Como dizia meu saudoso amigo João Carlos Gonzaga – o Jornalista João Vermelho – “a vida é uma roda gigante”, por isso comecei minha história docente no Magistério Superior em salas de faculdades realizado com o exercício da função, e com uma boa remuneração. É fato que das aulas nunca me afastei, mas, em dado momento, me vi lecionando na Educação Básica, em escolas do interior, com todas as adversidades possíveis (e imagináveis) para quem já vivenciou essa situação – e foi justamente nesse chão de escola que entendi o significado da palavra “Professorar”, e que ele vai muito além de cumprir conteúdo programático e ementas.

Depois disso, por um acaso do destino (Será?), não me afastei mais dessa experiência sensorial, desse teste de resignação e fé, que é trabalhar em escolas públicas, e foi justamente por conta dessa oportunidade que a vida me ofereceu, que eu entendi qual o meu papel em uma sala-de-aula, e qual a minha função na construção da tão desejada “Justiça Social para Todos” – ensinar aos meus alunos que é possível, e necessário, sonhar – antes disso, fazê-los acreditar que seus sonhos podem se tornar realidade.

Respondendo à questão posta no início desse textículo, em forma de artigo: por que se dedicar a esse tão “penoso” ofício?
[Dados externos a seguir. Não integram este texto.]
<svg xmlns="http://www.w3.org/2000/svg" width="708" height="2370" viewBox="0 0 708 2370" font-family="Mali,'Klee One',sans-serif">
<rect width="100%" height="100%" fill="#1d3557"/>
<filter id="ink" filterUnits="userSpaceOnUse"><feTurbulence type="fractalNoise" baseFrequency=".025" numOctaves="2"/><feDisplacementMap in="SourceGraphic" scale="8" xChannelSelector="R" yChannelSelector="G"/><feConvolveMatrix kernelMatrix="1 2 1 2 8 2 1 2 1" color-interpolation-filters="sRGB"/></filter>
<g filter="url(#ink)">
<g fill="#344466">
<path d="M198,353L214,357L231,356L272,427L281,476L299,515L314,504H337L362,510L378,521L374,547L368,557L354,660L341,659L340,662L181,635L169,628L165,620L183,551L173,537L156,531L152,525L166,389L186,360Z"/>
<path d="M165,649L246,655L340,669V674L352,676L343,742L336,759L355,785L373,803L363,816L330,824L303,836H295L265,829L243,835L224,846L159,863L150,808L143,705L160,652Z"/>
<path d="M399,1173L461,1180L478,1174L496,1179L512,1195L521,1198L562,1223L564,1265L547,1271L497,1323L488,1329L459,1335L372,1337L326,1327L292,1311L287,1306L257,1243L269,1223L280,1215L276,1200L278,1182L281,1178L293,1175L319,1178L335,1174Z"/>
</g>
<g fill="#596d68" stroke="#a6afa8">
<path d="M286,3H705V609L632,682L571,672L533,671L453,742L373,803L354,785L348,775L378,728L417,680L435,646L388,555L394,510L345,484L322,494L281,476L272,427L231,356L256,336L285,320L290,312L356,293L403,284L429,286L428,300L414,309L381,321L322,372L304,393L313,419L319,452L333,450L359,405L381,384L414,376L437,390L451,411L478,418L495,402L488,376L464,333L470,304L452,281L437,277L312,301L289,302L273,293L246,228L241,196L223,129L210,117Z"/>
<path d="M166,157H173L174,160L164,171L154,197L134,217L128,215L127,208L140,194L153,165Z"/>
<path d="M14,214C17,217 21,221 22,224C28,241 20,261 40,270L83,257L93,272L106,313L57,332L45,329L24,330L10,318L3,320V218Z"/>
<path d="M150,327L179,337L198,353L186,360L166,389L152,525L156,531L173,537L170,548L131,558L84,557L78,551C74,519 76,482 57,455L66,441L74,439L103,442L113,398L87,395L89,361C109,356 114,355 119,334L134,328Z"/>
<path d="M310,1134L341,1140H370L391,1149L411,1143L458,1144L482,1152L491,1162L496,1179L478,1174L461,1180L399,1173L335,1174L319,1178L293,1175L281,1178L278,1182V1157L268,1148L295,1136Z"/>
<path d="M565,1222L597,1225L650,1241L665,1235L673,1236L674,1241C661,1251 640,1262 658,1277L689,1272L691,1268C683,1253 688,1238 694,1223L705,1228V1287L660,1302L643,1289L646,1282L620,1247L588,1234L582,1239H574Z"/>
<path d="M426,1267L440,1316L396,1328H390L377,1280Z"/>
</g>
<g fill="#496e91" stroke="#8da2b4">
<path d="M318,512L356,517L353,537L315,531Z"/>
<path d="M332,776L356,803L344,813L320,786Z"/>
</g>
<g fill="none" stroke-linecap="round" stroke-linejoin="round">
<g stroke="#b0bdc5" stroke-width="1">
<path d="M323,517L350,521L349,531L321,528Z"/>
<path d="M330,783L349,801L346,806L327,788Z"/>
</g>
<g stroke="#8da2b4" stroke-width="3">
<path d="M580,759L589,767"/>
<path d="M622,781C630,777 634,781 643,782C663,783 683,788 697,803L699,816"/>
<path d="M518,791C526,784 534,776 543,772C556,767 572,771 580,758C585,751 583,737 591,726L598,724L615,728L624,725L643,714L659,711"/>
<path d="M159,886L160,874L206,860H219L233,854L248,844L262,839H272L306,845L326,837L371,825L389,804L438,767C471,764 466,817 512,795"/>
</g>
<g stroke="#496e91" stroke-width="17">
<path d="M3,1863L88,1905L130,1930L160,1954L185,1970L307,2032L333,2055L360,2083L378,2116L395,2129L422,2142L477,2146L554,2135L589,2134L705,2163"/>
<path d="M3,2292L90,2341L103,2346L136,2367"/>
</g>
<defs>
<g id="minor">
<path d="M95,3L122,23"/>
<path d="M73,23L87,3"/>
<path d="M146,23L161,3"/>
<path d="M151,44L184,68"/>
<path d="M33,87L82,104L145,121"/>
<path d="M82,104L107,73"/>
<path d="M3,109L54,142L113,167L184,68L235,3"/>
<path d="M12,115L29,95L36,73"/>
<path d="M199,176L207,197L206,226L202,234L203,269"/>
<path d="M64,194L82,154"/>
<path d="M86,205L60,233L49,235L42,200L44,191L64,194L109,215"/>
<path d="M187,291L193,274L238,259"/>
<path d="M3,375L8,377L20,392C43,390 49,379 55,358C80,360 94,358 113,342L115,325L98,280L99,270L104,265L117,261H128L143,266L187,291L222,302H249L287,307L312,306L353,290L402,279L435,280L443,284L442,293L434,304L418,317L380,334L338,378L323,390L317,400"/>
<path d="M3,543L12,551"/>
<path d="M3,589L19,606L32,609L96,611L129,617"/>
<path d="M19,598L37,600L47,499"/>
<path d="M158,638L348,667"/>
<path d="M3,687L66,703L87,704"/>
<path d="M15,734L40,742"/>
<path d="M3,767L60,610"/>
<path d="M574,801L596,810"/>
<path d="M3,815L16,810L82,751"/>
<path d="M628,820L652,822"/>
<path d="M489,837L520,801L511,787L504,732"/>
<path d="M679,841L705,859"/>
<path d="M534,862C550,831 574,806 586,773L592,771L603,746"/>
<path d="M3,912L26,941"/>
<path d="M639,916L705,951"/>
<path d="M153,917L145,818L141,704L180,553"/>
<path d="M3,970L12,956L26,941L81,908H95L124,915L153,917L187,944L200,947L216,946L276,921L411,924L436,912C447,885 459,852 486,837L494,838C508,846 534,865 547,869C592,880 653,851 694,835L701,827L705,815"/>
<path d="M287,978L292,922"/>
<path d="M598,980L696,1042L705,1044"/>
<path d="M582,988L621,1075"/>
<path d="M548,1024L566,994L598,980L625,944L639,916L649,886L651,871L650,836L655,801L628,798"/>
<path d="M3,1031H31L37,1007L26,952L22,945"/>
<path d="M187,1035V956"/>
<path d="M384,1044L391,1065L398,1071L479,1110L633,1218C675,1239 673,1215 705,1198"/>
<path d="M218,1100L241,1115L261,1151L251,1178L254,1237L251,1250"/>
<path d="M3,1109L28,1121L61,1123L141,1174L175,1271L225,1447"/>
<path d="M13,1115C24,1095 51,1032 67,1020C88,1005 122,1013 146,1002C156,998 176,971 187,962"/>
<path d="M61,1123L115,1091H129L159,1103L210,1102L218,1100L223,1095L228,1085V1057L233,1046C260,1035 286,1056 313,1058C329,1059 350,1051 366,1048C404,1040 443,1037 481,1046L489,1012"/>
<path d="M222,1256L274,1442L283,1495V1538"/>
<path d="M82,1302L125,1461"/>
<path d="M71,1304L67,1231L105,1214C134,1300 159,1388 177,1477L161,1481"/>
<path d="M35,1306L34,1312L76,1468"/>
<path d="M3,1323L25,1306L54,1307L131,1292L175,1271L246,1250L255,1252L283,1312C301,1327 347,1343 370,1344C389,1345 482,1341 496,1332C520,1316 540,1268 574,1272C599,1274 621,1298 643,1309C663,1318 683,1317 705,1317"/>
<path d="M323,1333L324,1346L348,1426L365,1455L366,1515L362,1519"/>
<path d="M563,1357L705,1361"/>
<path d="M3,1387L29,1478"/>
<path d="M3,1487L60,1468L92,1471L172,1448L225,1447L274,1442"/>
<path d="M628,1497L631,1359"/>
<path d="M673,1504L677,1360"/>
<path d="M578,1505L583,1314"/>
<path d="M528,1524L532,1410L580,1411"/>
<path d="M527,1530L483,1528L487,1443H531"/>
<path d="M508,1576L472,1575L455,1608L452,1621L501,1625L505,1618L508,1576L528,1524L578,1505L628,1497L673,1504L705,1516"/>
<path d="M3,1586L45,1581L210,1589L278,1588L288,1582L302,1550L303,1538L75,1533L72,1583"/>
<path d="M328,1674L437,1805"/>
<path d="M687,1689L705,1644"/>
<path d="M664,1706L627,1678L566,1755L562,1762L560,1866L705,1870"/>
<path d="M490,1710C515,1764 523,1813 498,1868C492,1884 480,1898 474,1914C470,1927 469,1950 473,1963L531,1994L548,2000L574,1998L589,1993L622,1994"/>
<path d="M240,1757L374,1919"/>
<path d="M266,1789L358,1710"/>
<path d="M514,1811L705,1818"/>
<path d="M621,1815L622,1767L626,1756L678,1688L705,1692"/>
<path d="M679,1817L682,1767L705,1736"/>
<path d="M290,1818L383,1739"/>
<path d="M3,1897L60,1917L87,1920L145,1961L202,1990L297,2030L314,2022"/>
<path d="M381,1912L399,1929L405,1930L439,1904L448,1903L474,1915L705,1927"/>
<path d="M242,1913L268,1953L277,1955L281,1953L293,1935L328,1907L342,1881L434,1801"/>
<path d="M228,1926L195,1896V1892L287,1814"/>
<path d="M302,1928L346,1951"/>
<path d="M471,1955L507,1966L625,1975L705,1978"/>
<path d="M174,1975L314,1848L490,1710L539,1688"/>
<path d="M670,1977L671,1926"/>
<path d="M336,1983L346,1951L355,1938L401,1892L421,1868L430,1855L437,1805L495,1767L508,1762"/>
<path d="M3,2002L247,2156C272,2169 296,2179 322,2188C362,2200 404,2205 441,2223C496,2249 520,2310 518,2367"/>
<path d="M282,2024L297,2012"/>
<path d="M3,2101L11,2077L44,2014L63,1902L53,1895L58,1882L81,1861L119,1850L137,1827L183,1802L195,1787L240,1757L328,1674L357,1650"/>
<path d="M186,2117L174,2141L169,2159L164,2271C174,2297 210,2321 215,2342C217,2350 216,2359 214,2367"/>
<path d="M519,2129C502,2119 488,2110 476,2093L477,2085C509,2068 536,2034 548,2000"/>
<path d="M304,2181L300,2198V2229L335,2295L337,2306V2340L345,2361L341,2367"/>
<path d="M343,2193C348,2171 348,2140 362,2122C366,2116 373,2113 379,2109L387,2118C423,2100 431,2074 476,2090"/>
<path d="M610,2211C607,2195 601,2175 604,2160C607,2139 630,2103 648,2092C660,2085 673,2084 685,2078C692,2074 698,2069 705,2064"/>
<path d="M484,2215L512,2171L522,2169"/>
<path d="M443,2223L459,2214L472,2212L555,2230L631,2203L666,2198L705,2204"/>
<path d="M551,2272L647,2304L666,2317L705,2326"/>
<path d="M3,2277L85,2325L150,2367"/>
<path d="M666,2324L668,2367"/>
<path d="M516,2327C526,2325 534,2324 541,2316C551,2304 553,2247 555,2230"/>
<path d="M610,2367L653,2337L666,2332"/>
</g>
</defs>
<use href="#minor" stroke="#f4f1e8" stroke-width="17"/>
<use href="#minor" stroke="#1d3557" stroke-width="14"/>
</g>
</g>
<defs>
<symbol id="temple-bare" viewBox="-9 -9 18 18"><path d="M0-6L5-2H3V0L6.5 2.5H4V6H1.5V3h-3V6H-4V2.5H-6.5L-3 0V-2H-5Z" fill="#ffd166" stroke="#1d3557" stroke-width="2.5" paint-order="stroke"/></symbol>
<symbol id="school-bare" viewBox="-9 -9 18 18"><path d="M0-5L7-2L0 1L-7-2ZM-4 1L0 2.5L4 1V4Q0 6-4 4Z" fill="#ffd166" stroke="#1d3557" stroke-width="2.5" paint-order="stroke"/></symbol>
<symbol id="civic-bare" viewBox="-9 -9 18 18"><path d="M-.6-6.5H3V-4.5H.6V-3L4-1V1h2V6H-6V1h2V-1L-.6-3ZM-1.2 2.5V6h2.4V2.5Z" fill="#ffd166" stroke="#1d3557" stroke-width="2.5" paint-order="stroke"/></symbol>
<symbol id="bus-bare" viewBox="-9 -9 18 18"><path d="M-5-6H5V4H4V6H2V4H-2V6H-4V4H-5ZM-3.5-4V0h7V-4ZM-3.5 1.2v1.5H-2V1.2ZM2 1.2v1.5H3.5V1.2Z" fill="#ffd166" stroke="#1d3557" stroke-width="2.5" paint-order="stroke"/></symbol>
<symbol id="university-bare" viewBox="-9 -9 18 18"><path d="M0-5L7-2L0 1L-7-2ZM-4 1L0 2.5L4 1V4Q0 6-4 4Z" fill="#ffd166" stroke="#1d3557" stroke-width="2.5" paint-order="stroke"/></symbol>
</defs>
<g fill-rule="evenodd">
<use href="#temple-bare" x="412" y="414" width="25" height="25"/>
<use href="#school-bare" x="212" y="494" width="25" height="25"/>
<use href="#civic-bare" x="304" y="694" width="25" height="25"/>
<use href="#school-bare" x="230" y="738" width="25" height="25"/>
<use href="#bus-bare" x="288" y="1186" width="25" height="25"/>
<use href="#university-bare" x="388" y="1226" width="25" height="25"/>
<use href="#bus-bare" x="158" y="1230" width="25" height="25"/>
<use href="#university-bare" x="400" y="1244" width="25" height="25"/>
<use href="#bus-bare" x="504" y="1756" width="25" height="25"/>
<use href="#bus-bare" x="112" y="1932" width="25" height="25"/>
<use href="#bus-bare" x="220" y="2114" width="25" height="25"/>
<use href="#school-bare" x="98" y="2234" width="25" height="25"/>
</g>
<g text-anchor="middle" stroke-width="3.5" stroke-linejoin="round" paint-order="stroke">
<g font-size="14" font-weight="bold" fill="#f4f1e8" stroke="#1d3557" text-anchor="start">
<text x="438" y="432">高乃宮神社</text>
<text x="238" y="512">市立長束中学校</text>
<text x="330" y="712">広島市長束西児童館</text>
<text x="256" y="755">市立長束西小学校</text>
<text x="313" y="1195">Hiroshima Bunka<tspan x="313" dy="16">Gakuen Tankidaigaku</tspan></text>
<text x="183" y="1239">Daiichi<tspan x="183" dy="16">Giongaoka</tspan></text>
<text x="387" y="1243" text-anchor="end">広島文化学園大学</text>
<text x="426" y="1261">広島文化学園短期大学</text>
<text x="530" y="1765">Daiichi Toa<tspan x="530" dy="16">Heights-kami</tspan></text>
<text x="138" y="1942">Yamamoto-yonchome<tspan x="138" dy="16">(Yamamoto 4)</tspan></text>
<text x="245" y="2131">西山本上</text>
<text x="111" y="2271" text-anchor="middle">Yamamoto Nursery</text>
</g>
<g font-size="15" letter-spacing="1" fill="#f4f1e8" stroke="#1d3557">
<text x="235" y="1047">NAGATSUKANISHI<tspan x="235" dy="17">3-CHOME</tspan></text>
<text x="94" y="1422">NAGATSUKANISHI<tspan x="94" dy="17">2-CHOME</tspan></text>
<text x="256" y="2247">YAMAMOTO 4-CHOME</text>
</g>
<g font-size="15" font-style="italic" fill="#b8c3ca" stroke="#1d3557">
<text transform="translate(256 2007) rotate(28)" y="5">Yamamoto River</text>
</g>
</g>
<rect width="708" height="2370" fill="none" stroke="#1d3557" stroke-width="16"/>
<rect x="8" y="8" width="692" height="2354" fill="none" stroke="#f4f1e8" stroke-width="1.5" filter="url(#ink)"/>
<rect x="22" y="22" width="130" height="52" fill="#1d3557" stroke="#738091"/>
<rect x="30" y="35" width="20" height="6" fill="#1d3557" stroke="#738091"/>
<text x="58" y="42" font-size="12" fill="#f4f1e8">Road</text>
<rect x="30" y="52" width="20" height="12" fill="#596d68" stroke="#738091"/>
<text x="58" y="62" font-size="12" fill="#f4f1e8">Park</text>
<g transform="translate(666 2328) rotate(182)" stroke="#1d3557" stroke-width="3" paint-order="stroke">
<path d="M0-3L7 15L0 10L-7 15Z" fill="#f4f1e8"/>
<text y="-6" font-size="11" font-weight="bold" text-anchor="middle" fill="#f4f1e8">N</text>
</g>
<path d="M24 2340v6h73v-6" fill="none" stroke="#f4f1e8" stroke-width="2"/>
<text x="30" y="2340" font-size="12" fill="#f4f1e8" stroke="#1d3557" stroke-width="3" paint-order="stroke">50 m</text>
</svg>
De maneira assertiva, e com base em fatos concretos, posso afirmar que dia desses, como já aconteceu inúmeras outras vezes (sou humano e falível) encarei uma turma tomado de torpor, cansaço, ansiedade e angústia por conta das vicissitudes que a vida nos impõe, mas, bastou começar a aula para que todo o mal estar e desconforto ficasse para trás. Por isso, ouso afirmar sem medo de cometer mal juízo, que esse é o verdadeiro sentido da profissão que escolhi. Como diria minha eterna professora Cora Coralina, o professor é “feliz por que transfere o que sabe aos seus alunos, mas, ao mesmo tempo, aprende com aquilo que ele ensina” – ensinar a voar, e a acreditar nos próprios sonhos. É por isso, e a favor disso, que devemos trabalhar sempre.